The tomboyish Lou (Kristen Stewart) is the lonely manager of a a dumpy gym owned by her mean son of a bitch, gun-runner crime boss, estranged dad, Lou Sr. (Ed Harris). Her main job at the gym is laminating the membership cards and constantly unclogging the stuffed old toilet.

Jackie (Katy O’Brian) is a drifter, new in town (training for an upcoming bodybuilding competition in nearby Las Vegas), and is a tough lady, who takes no crap from either a man or a woman. She’s a muscular aspiring bodybuilder, someone Lou can’t take her eyes off when she first sees her at the gym. It’s a love at first sight romance, as they immediately screw.

Though Jackie is drug-free, Lou treats her to free steroids to get her hooked.

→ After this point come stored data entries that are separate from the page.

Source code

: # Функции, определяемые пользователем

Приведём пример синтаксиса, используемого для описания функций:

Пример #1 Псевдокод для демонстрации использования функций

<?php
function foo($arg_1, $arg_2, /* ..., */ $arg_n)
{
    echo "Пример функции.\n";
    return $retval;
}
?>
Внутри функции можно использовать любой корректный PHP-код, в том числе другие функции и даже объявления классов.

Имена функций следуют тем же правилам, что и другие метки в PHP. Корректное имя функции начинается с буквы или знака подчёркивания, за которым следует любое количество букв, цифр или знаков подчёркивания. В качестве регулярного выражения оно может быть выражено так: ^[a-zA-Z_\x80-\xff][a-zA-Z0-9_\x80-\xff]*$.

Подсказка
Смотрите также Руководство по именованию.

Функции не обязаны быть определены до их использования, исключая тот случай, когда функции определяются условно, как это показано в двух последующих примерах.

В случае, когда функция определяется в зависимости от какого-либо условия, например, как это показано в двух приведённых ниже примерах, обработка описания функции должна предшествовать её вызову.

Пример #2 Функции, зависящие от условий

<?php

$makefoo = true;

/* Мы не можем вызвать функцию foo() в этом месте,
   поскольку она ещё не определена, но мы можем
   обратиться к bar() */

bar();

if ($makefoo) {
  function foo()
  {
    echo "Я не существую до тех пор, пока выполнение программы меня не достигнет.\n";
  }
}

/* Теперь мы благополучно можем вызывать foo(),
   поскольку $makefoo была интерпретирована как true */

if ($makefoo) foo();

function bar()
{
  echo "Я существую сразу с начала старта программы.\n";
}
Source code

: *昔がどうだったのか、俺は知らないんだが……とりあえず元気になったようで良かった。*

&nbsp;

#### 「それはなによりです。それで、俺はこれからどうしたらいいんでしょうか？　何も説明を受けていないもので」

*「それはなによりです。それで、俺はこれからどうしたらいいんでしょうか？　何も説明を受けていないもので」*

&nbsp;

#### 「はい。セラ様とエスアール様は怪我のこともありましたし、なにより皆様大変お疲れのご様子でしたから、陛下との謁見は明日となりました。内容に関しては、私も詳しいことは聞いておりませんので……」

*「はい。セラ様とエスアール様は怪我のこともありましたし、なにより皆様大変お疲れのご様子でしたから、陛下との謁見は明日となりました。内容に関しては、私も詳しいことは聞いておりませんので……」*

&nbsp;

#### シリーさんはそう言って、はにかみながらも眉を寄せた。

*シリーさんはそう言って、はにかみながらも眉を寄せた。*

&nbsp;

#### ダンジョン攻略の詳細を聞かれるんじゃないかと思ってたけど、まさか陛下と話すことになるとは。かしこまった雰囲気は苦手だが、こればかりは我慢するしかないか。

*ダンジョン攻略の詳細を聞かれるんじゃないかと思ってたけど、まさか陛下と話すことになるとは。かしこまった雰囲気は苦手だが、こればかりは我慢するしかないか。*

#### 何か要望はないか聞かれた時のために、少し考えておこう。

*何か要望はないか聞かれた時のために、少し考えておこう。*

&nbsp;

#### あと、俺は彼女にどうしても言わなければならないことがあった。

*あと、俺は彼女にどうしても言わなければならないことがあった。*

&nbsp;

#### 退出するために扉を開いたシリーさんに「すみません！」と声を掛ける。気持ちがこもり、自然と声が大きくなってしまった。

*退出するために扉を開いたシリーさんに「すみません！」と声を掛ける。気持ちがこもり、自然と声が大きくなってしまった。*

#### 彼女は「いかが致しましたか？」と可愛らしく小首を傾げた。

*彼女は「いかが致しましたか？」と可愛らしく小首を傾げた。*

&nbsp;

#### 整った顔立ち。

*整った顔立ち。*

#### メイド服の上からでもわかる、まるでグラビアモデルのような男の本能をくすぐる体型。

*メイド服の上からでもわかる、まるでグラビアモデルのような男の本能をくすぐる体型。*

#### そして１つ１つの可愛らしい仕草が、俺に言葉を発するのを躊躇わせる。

Violence occurs when Lou’s married sister Beth (Jena Malone) is severely beaten by her abusive, womanizer, redneck husband JJ (Dave Franco).

The ditsy lesbian gossiper, Daisy (Anna Baryshnikov), who is smitten with Lou, witnesses Jackie and Lou as they dump a body. Being in the wrong place at the wrong time leads to a violent third act.

The convoluted and unpredictable film, that subverts logic for over-the-top violence, offers comedy from its misogynist characters and surprises to a familiar story.
 

How much you like this film depends on how much tolerance you have for the pulsating queer thriller.

It played at the Sundance Film Festival.